Pope had much the same to say about another major factor in health care reform: electronic health records. The federal government has provided “meaningful use” incentive payments to help offset the cost of implementing those systems, though those payments are tapering off and will cease within a couple years (MSHA’s were $18.3 million in 2014 and just $1.9 million in 2015; Wellmont’s were $7.2 million in 2014 and $3.2 million in 2015).

Pope believes the expense will prove to have been worth it, saying, “the future of health care really is dependent upon an electronic health record. That is where a lot of our redundancy and our inefficiencies come.”

While pleased with MSHA’s inpatient volume growth and cost containment in 2015, Eichorn said those accomplishments aren’t easy to duplicate, or to sustain indefinitely – particularly given health care and demographic trends.

“We’re up about 6 percent through the first four months of this fiscal year (through Oct. 30), but we’re not going to be able to continue with that pace,” Eichorn said. “For one thing, folks in our market use inpatient care at a much higher rate than the national average, so we’ve already got this pressure to reduce that.”

On the expense side, Eichorn said, “you eventually run into diminishing returns once you’ve reached a certain level of efficiency.”

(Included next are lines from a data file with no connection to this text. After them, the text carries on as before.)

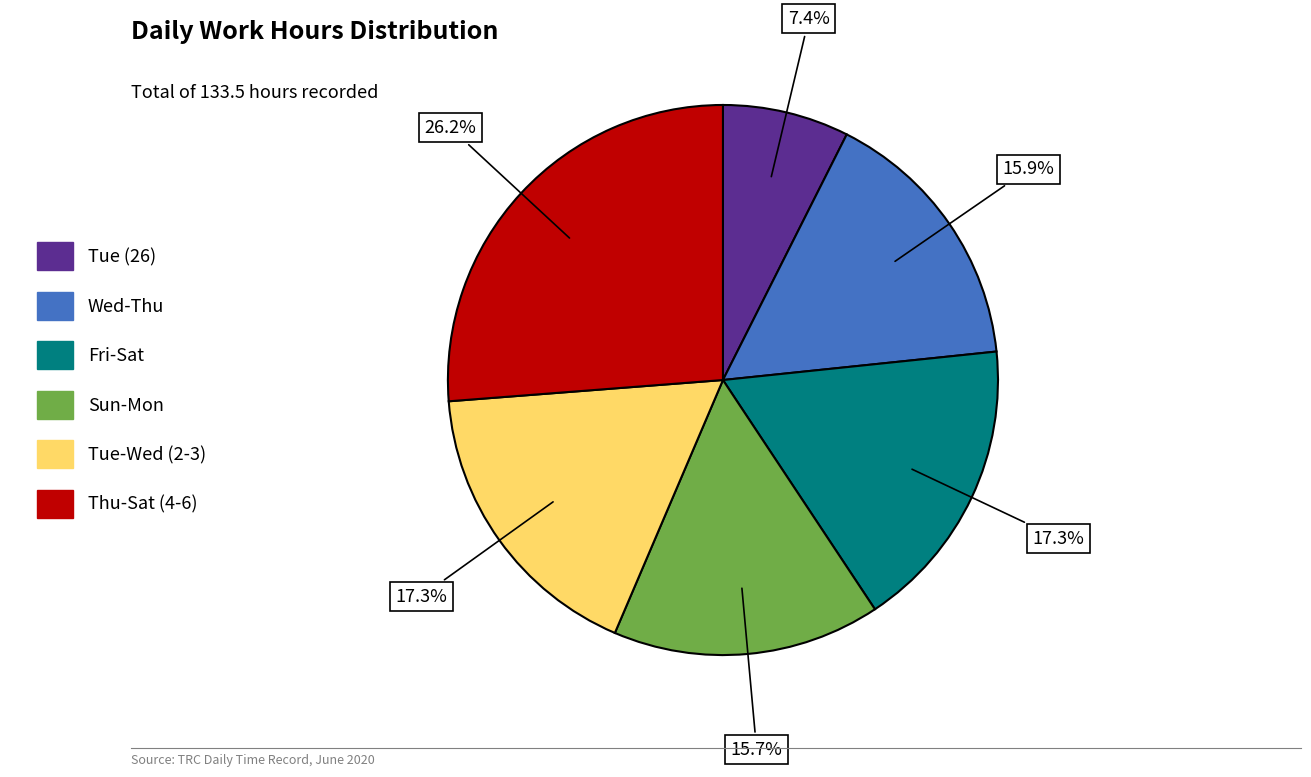

Between Fri-Sat and Wed-Thu, which is larger?

Fri-Sat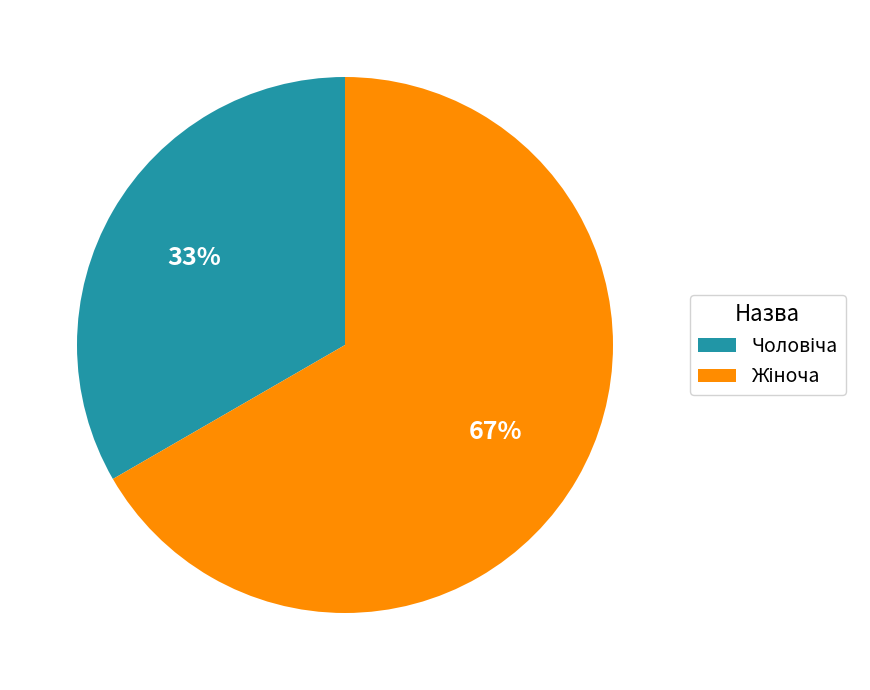

Is there a majority slice in this chart?

Yes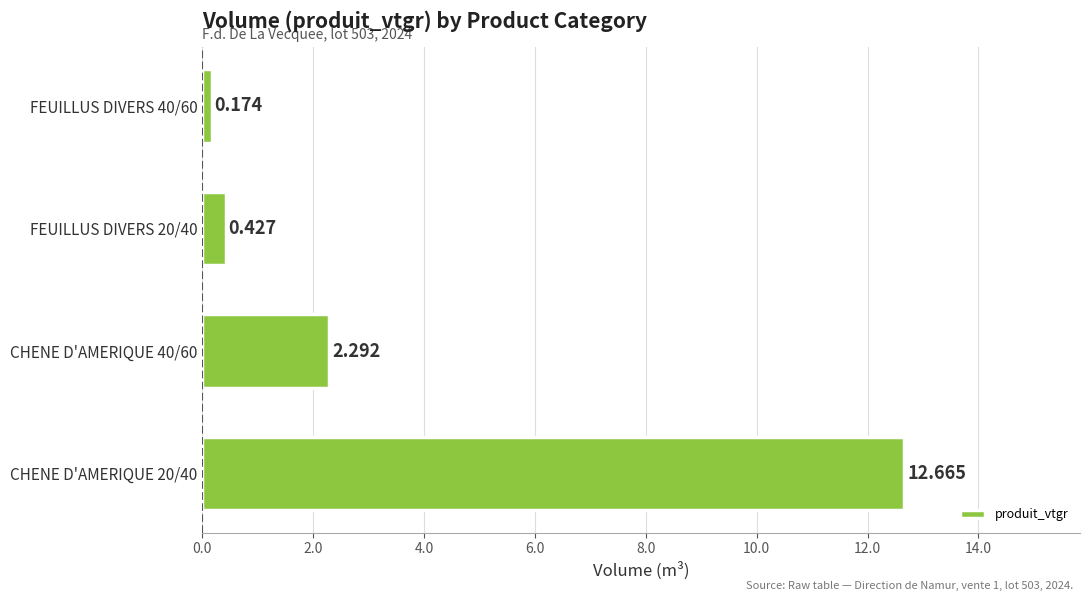

How many values are below 2?

2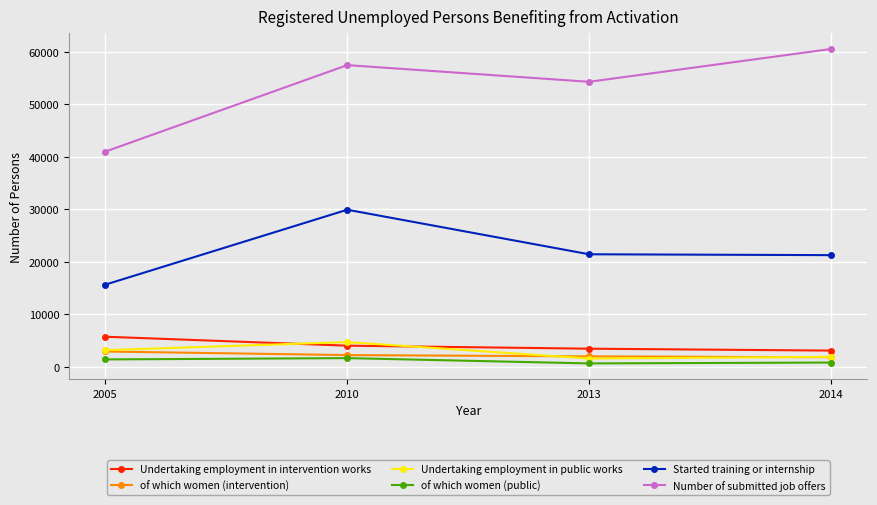

Is this an area chart (filled region under the line)?

No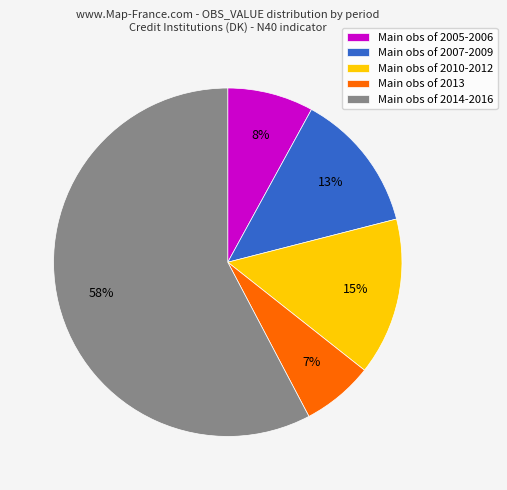

To the nearest percent, what is the difference between the Main obs of 2007-2009 and Main obs of 2010-2012 slice percentages?

2%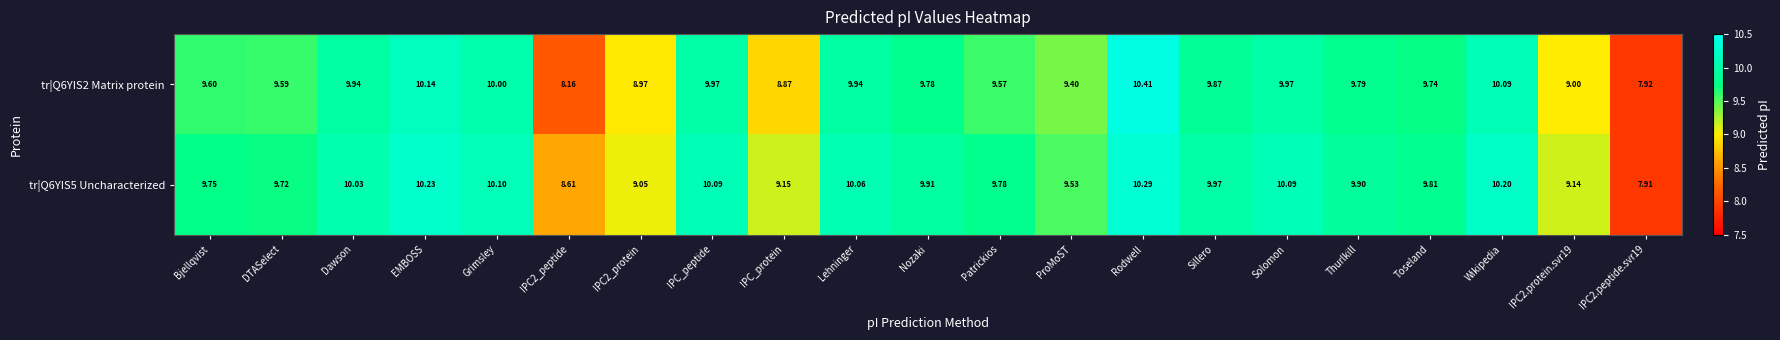

At which category is the sum across all series the highest?

Rodwell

Those factors are among the reasons MSHA has embarked on an aggressive debt paydown strategy. The system incurred high debt levels as it grew and purchased hospitals through 2009. Debt ratios have been the biggest impediment to an improvement in MSHA’s BBB-plus credit rating. Last year, it sliced $44 million of its debt partly by paying extra when days cash on hand exceeded a set level. MSHA should see its debt go below $1 billion by the end of fiscal 2016. The system will be eligible to refinance some of its higher-interest bonds over the next few years, and Eichorn said, “you’re going to see over the next three to four years a very substantial amount of our debt (potentially $190 million above scheduled payments) get paid down.”

Debt isn’t as much of a factor for Wellmont, which has no plans to pay extra, Pope said. MSHA’s long-term debt at June 30 was 97 percent of its 2015 revenues, excluding investment income. Wellmont’s debt, at $480 million, was just 59 percent of its revenues.

Regardless of what things may look like at June 30, 2016, when both Pope and Eichorn hope the systems will be facing the future together, the situation for the foreseeable future will involve plenty of reform-driven uncertainty.

“It’s like having one foot on the dock and one foot on the boat,” Pope said. “That is a weird world. It would almost be better if you could just snap your fingers and we go completely from pay for volume on Monday to getting paid for value on Tuesday. Because now, we’re living in both worlds, and that’s where as an industry it’s tough going through all these transitions.”